Perhaps his best line is “If any city deserves the ‘Makeover Award’ for the most drastic changes to its image, it is Las Vegas.” Indeed, the chapter called Disneyland reflects how quickly Las Vegas can correct a mistake. The city went from an emphasis on family attractions to “what happens in Las Vegas, stays in Las Vegas” in the virtual blink of an eye. And who doesn’t like to recount the story of how the designers of the MGM Grand didn’t really understand that Asian high rollers weren’t interested in walking into the mouth of a giant gold lion?

While this book doesn’t expound on how to make casino floors more productive, I highly recommend it nevertheless. Unfortunately, there’s not much literature out there on that topic, except for the excellent but somewhat dated Designing Casinos to Dominate the Competition by Bill Friedman.
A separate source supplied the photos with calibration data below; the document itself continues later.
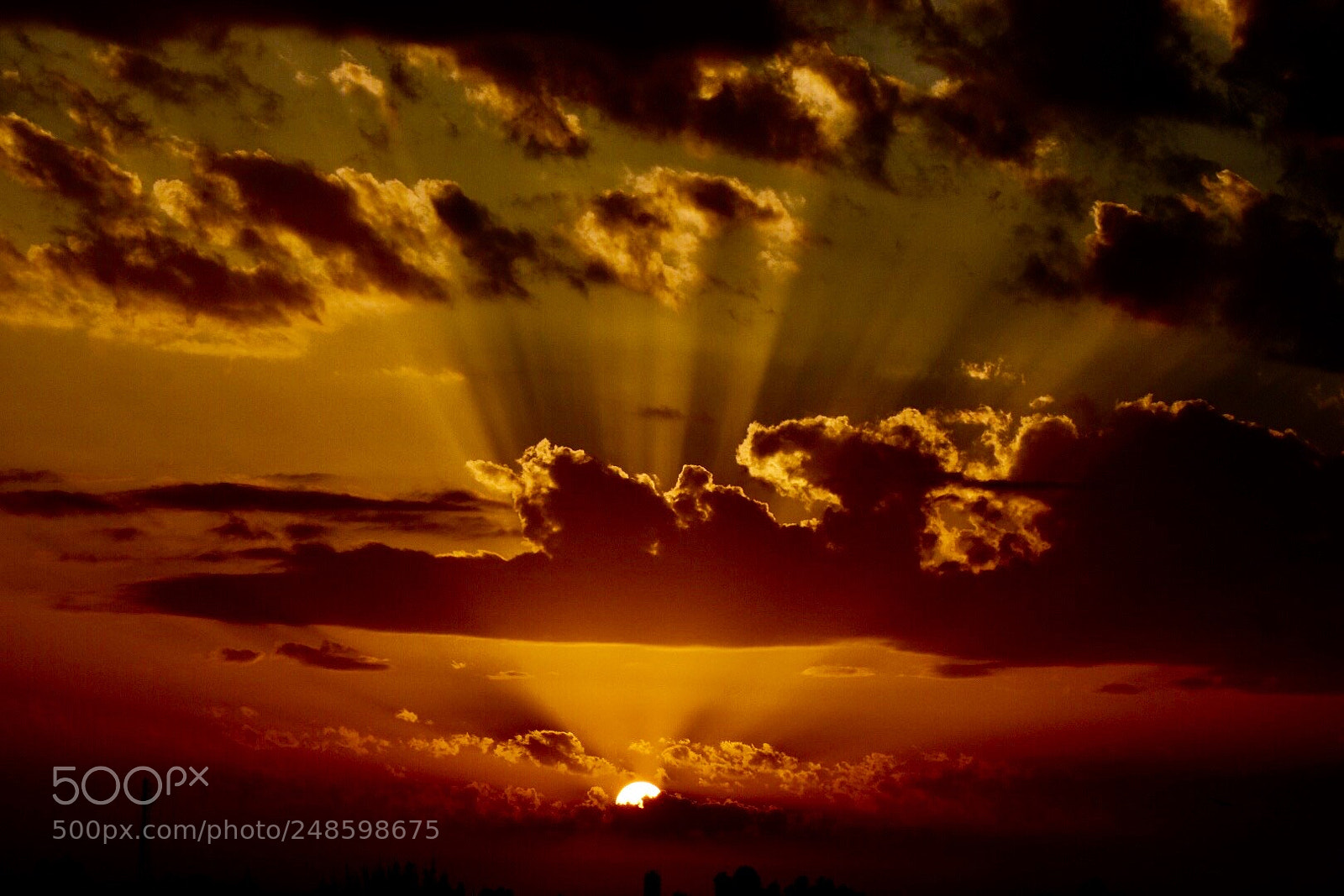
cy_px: 448
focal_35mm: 135
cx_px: 672
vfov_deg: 10.2
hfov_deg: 15.2
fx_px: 5040
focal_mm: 90
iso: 320
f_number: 8
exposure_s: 1/1000
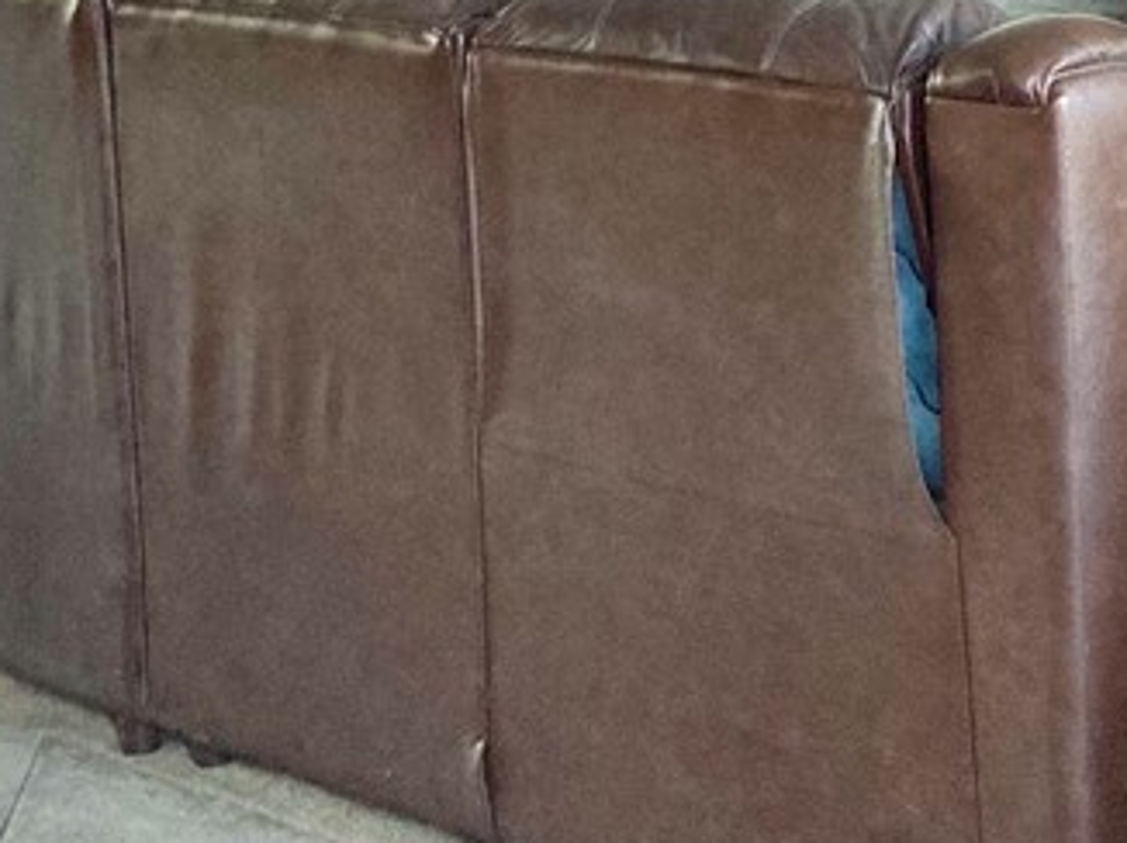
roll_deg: +1.4
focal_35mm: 88
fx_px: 2863
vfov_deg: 16.1
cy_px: -190
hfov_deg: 21.7
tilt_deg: -5.0
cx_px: 1061
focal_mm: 3.99
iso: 320
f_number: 1.8
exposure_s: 1/50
That 2000 publication is the largest and heaviest book in my collection, and, while it’s probably too expensive at $150 – mine was a gift!), but hopefully, it is still on every architect’s desk (Bill knew where to put the Cages).

The Strip – Las Vegas and the Architecture of the American Dream runs $33.60 on B&N, $28 on Amazon, or $19.24 for the Kindle edition. In my opinion, the graphics and illustrations make the hardcover a better investment than the ebook. And, while it’s not as large as the category generally indicates, the book is slightly oversized and heavily illustrated. I could see it making a great holiday gift for the coffee table.